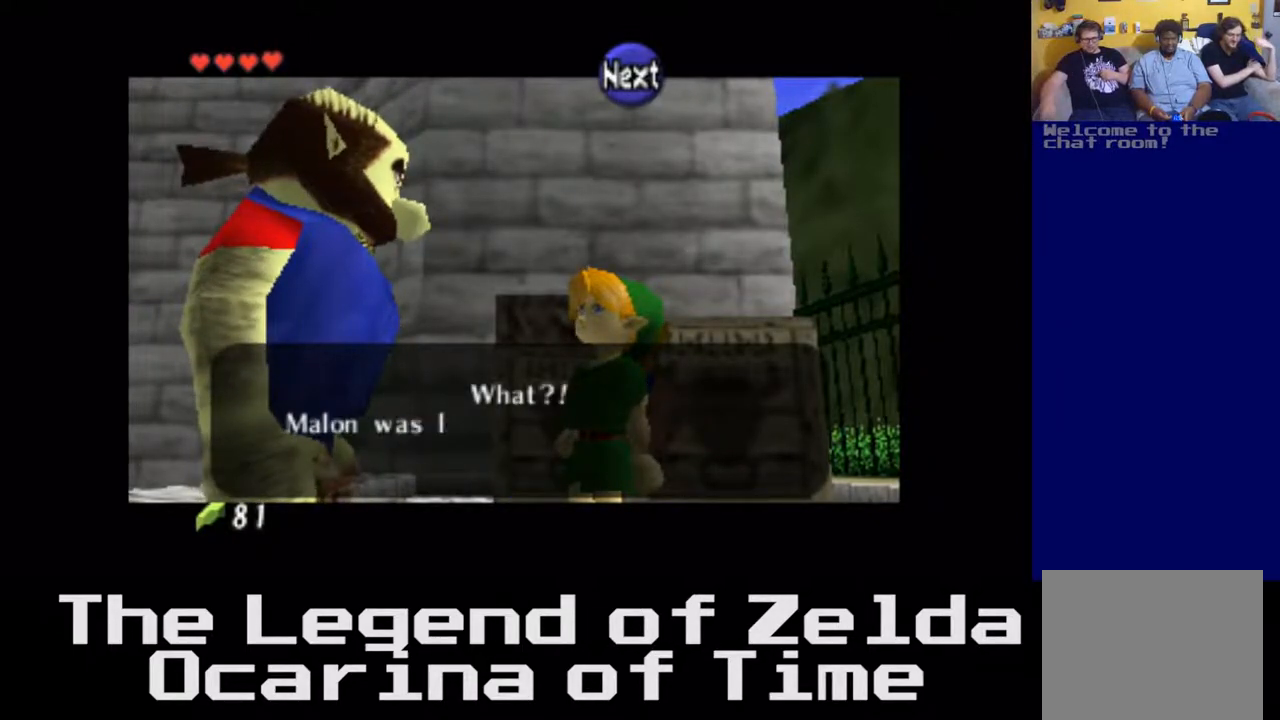
{"buttons": [], "left_stick": "center", "right_stick": "center", "events": []}
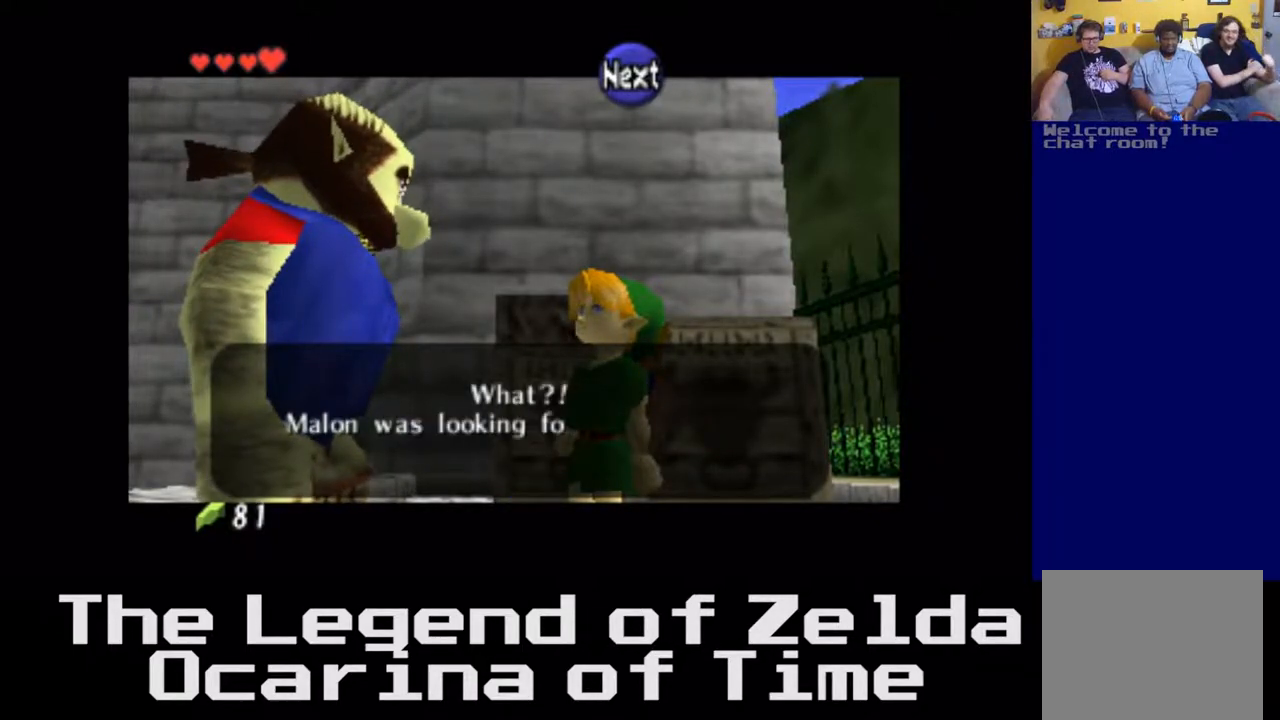
{"buttons": ["A"], "left_stick": "center", "right_stick": "center", "events": [[383, "A", "down"]]}
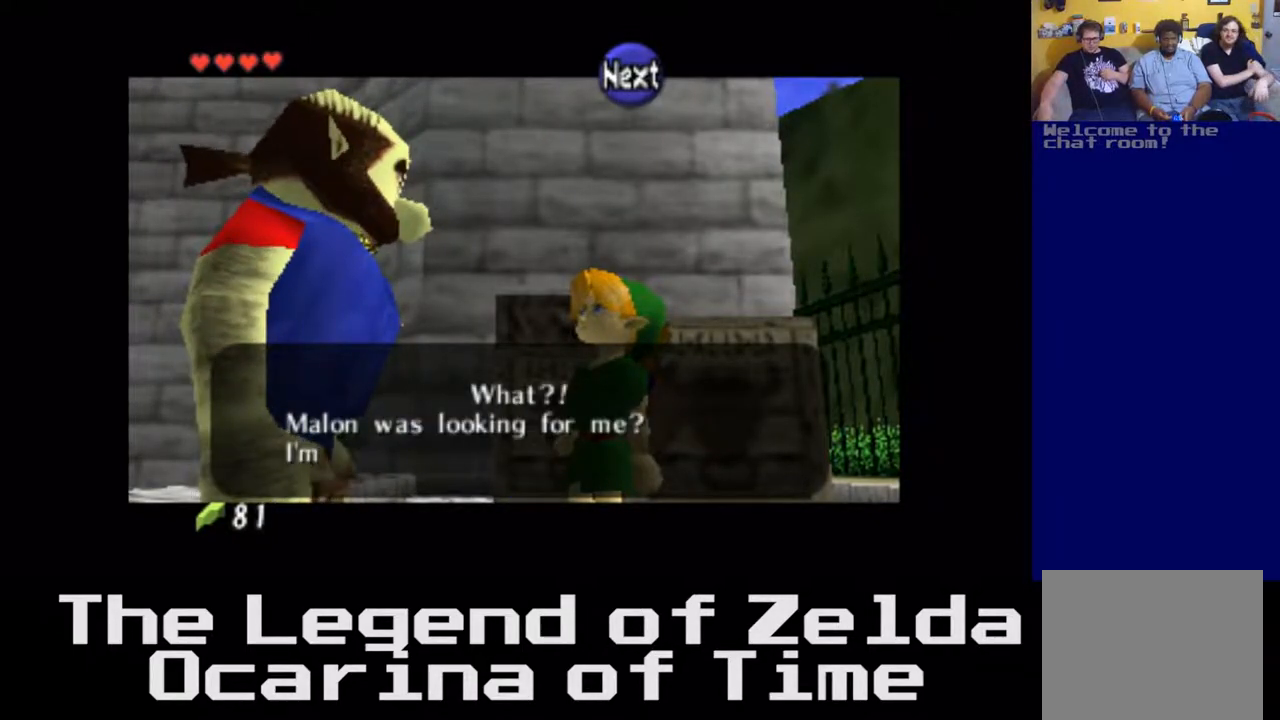
{"buttons": [], "left_stick": "center", "right_stick": "center", "events": [[50, "A", "up"]]}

┄┄┄┄┄┄

▶ AIM OF THE TASK
Print each line above exactly as it appears, excluding all images.

▶ ANSWER SPACE
{"buttons": [], "left_stick": "center", "right_stick": "center", "events": []}
{"buttons": ["A"], "left_stick": "center", "right_stick": "center", "events": [[383, "A", "down"]]}
{"buttons": [], "left_stick": "center", "right_stick": "center", "events": [[50, "A", "up"]]}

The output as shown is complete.